The necessary coverage depends on the platform and run mode, too. Illumina's newer NextSeq platform, for example, has much lower quality and much less accurate quality scores than their top-quality MiSeq platform, as well as shorter reads. All three of those factors influence how much coverage is needed to accurately call variants. WGS needs lower coverage than exon-capture, though, because it has less bias. Using a NextSeq instead of a HiSeq/MiSeq might double your coverage target; and exon-capture might triple it.
Additionally, Illumina's newer software versions with quantized quality scores are simply not very good for calling variants, which would again increase the necessary coverage for a given confidence level. It's possible to recalibrate the quality scores which will restore the full quality-score range and thus make it possible to more-accurately distinguish SNVs from sequencing error, reducing the necessary coverage, but it's better to just select a platform that does not quantize quality scores in the first place. The newer 2-dye chemistries also seem to decrease quality, and patterned flow-cells decrease average insert size (longer inserts help resolve repeats), so the newer platforms with 2-dye chemistry or patterned flow-cells need more coverage for accurate variant calling.
I'm currently evaluating some NextSeq data from a fungus with 120x coverage. Some of the SNPs are present in 97% of reads; it's pretty obvious they are real. Some are present in 1 read only; they appear to be sequencing error. Some are present in around 25% of reads, with a kind of low average quality score. I'm really not sure about those - are they real? Sequencing error? A collapsed 4-copy repeat in the assembly? If this was MiSeq or HiSeq 2500 data, it would be obvious. But with current NextSeq data, the lowest possible quality score is 14, which indicates over 95% confidence that the call is correct. I have no idea what they are. Others variants are scattered around whole coverage scale, between 2x and 120x; with inaccurate calls and quality scores, it's impossible to accurately call any variants or their ploidy unless you do massive oversequencing, and 30x would absolutely not be sufficient for a haploid, let alone a diploid.

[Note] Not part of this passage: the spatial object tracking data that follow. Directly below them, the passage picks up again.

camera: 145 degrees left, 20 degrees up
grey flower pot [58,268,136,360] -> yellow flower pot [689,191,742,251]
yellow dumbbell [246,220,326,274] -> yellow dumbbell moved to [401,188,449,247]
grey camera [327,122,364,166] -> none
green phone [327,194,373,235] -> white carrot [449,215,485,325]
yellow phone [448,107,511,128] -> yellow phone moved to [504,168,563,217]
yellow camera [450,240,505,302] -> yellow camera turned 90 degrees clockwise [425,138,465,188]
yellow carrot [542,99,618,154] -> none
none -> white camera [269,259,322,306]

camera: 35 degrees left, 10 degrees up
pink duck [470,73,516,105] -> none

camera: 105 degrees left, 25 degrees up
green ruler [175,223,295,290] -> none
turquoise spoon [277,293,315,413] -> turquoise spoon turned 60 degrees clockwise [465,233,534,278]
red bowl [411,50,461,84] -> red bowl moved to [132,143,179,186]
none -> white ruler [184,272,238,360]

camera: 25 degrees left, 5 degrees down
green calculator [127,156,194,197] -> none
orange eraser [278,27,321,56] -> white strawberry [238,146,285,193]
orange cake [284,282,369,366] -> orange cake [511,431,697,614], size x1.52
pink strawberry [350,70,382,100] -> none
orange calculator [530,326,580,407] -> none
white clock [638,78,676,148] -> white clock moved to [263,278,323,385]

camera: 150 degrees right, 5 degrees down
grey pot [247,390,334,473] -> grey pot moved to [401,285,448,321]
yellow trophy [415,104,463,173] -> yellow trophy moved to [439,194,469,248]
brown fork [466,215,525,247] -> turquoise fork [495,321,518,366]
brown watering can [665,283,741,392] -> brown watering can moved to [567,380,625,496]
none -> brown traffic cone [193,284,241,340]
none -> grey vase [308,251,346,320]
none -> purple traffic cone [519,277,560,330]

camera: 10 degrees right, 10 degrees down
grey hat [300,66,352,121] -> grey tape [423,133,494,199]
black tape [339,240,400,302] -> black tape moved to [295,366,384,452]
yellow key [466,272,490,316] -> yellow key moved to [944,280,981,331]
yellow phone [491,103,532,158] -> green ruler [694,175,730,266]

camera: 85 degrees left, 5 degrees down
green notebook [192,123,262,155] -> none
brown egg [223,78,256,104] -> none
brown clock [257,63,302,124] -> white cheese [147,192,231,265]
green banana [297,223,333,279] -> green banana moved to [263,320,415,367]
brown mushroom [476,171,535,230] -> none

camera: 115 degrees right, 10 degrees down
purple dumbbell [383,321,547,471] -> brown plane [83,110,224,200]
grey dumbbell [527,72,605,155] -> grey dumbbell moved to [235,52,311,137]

What Is Considered A Good Coverage Depth In Exon Capture Seq
https://www.ncbi.nlm.nih.gov/pubmed/18987734
Thank you very much.
In my opinion it really depends on what your research question is. If it disease/clinical related you would like to be sure that a variants is there and you dont want the hassle of validating variants with Sanger sequencing so therefore 30X is relative good coverage. Usually a heterozygosity rate of <75% is used so that would mean that at least 7 reads are needed to call a variant in a 30x covered piece of genome... See for a longer discussion also this post: What Is Considered A Good Coverage Depth In Exon Capture Seq
Thanks a lot for the reply:)
Here's a more recent analysis of sensitivity vs. read depth for WGS and WXS: https://bmcbioinformatics.biomedcentral.com/articles/10.1186/1471-2105-15-247
Thank you for the information
Another reference, about advised coverage in exome sequencing: http://bmcbioinformatics.biomedcentral.com/articles/10.1186/1471-2105-14-195
But as said by others it really depends on what you are doing. De novo sequencing or resequencing, short or long reads, CNV detection or SNP detection, research or diagnostic,...
I do SNP detection. Thanks a lot for the information.